What is the antiderivative of 6/x?
Understand the Problem
The question is asking for the antiderivative (or indefinite integral) of the function 6/x. This involves finding a function whose derivative is equal to 6/x, which can be solved using integration techniques.
Answer
The antiderivative of $ \frac{6}{x} $ is $ 6 \ln x + C $.
Answer for screen readers
The antiderivative of $ \frac{6}{x} $ is $ 6 \ln x + C $.
Steps to Solve

Identify the Integral to Solve We need to solve the integral of the function $ \frac{6}{x} $ with respect to $ x $. This can be rewritten as: $$ \int \frac{6}{x} , dx $$

Factor Out the Constant Since integration allows us to factor out constants, we can take the number 6 outside of the integral: $$ 6 \int \frac{1}{x} , dx $$

Integrate the Function The integral of $ \frac{1}{x} $ is a standard result. We know that: $$ \int \frac{1}{x} , dx = \ln x + C $$ where $ C $ is the constant of integration.

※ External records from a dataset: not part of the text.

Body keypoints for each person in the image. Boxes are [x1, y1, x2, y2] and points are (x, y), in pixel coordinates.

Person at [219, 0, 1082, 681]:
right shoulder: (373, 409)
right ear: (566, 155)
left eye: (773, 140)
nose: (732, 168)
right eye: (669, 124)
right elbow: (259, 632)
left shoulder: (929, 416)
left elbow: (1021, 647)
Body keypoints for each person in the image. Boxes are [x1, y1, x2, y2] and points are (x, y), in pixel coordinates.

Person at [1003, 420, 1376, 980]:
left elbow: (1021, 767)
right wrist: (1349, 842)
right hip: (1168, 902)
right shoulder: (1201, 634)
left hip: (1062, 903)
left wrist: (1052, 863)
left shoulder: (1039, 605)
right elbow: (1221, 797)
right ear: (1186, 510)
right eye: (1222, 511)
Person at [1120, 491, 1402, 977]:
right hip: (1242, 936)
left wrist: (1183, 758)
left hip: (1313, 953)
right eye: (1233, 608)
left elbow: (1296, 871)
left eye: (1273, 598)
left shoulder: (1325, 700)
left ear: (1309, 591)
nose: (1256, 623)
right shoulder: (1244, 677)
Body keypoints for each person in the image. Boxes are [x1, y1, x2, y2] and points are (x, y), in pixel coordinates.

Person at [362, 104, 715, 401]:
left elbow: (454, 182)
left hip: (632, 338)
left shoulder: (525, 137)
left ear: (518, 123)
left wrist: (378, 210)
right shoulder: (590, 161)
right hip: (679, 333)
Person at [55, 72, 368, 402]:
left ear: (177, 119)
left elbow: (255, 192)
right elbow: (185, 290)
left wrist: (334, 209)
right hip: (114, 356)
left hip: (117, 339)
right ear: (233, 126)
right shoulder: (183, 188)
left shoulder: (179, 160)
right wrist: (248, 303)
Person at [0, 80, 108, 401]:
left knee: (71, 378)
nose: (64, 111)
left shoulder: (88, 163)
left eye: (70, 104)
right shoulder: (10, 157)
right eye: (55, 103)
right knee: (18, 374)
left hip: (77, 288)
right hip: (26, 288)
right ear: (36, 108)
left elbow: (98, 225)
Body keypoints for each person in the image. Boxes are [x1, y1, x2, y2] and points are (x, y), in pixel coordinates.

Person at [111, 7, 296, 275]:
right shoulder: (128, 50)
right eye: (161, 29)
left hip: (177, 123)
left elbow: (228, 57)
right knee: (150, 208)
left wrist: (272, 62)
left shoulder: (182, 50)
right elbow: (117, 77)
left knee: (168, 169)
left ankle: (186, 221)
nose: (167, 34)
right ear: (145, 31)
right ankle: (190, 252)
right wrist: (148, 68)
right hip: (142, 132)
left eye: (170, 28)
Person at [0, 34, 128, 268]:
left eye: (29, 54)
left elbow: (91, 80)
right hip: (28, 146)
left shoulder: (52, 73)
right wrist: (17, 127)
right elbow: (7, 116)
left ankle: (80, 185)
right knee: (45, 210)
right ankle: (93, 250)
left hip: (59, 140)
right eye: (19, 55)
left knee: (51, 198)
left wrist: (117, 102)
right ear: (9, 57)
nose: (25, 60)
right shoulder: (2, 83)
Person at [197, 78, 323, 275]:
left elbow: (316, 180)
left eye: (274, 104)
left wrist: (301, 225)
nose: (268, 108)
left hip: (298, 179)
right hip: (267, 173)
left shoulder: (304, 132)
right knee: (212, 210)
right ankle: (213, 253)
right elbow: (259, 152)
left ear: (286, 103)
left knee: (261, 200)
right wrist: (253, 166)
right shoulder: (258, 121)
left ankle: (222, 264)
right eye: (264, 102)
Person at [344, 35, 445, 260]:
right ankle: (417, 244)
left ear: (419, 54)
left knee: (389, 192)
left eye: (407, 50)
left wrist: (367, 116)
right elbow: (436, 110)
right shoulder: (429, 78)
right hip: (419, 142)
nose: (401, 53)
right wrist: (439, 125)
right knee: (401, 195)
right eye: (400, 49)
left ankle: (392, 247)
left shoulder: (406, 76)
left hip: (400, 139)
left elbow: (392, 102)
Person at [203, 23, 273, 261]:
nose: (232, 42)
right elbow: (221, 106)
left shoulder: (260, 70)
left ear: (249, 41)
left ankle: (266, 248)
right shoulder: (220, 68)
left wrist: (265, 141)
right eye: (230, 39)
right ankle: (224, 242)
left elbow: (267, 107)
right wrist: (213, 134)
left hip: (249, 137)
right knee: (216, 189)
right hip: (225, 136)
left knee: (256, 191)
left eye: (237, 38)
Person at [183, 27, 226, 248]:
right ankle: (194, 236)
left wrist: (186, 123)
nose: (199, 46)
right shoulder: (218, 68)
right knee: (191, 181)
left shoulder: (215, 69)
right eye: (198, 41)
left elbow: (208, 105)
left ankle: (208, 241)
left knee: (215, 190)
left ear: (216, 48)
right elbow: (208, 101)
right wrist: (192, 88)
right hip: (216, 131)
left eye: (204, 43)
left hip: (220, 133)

Combine the Results Now we can combine our results from the previous steps: $$ 6 \int \frac{1}{x} , dx = 6 (\ln x + C) $$ This simplifies to: $$ 6 \ln x + C $$
The antiderivative of $ \frac{6}{x} $ is $ 6 \ln x + C $.
More Information
The result $ 6 \ln x + C $ represents a family of functions whose derivative gives $ \frac{6}{x} $. The $ C $ is an arbitrary constant representing all possible vertical shifts of this function.
Tips
 Forgetting to include the constant of integration $ C $, which is essential in indefinite integrals.
 Not recognizing that the integral of $ \frac{1}{x} $ is not simply $ x $, but rather a logarithmic function.